>>>

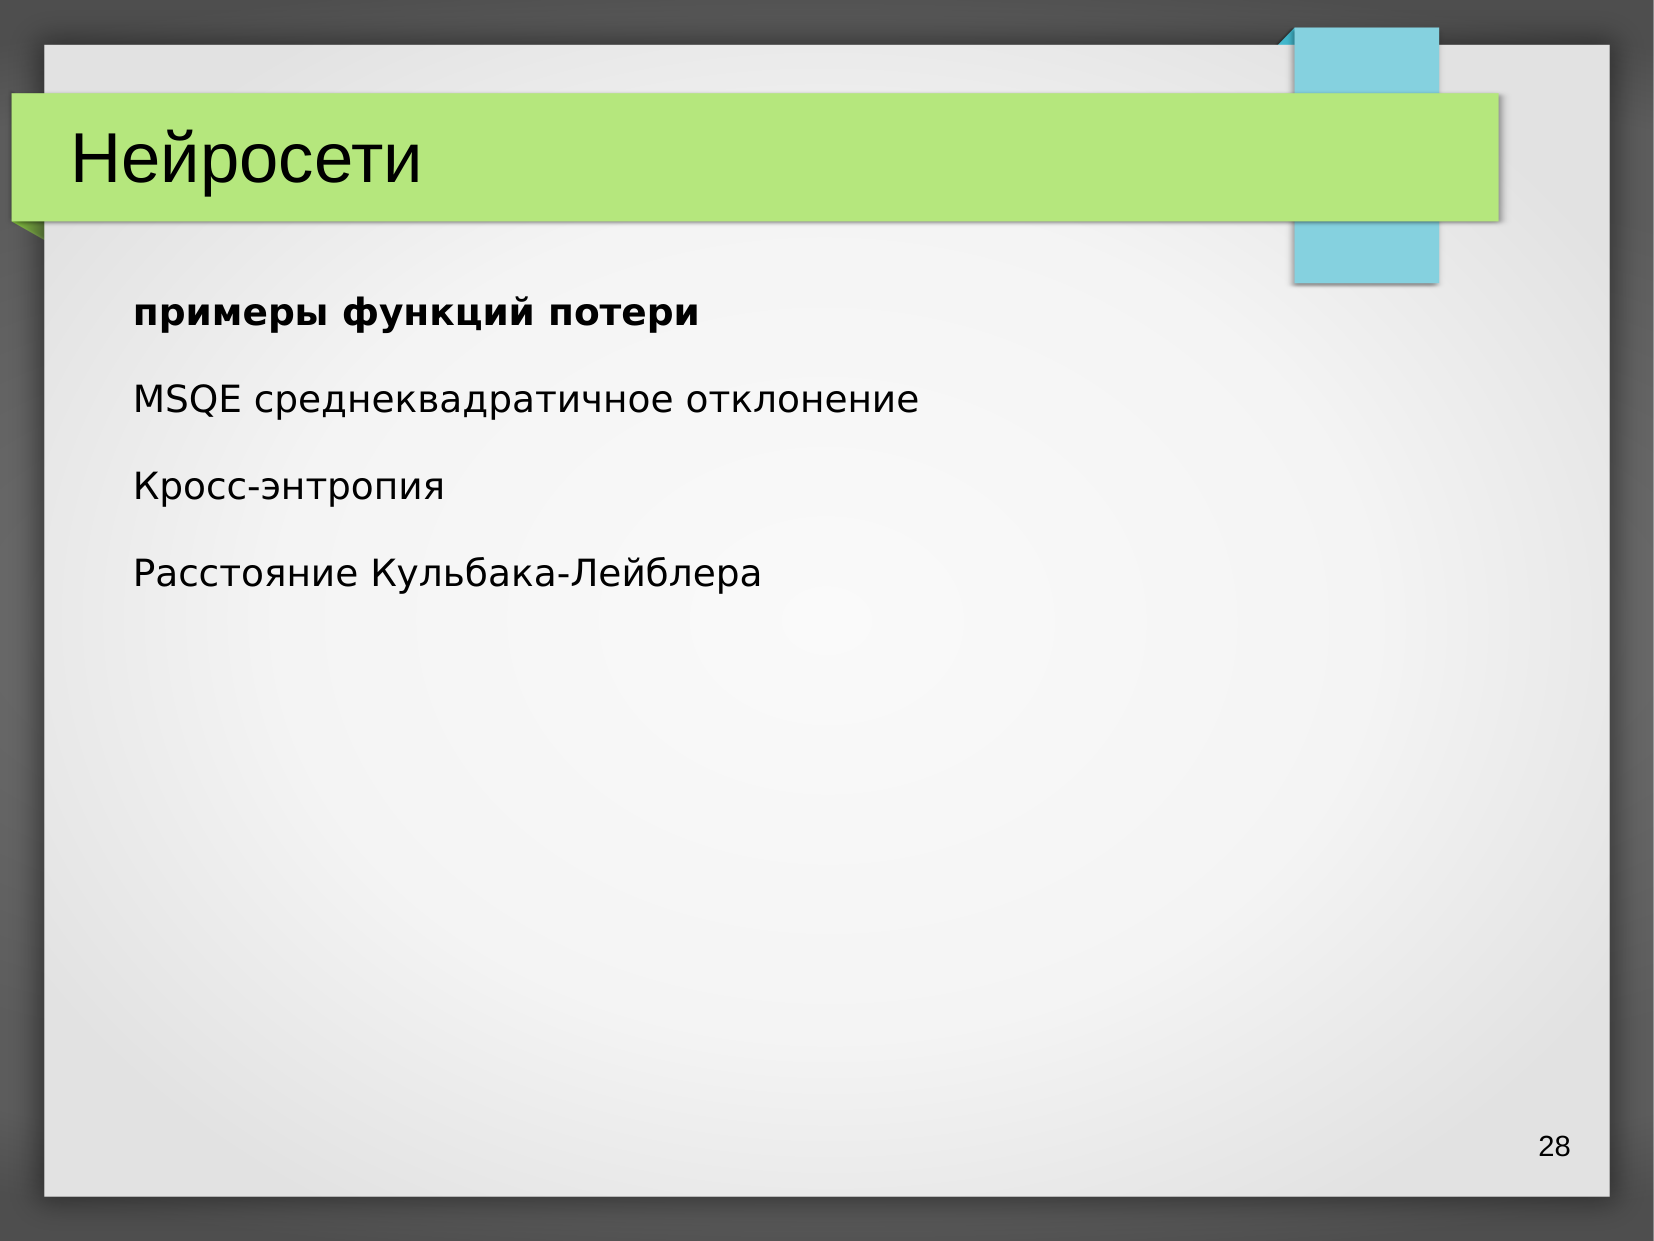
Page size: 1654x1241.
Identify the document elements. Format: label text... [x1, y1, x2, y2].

picture [0, 0, 1654, 1241]
title Нейросети [70, 118, 1205, 199]
text_box примеры функций потери MSQE среднеквадратичное отклонение Кросс-энтропия Расстояние Кульбака-Лейблера [118, 283, 1276, 615]
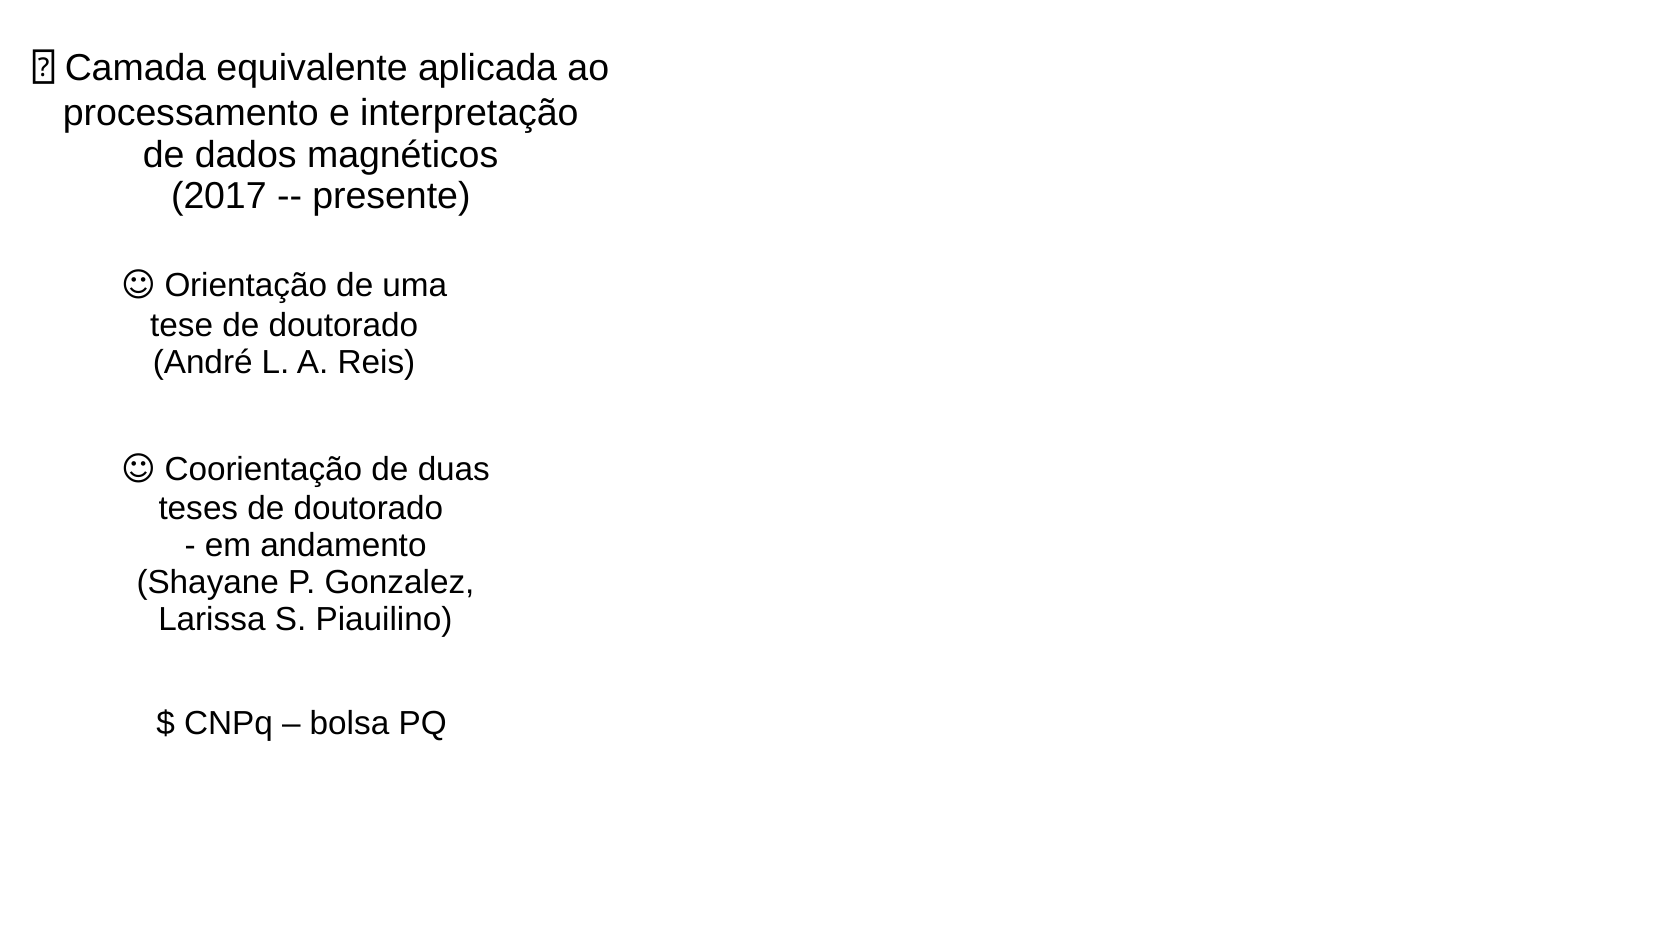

<<<

● **Task goal**:
Can you copy every line of the entries above word for word, leaving out the pictures?

● **Final answer**:
Page size: 1654x1241.
Identify the document elements. Format: label text... [x1, y1, x2, y2].

picture [0, 0, 1654, 1241]
title Нейросети [70, 118, 1205, 199]
text_box примеры функций потери MSQE среднеквадратичное отклонение Кросс-энтропия Расстояние Кульбака-Лейблера [118, 283, 1276, 615]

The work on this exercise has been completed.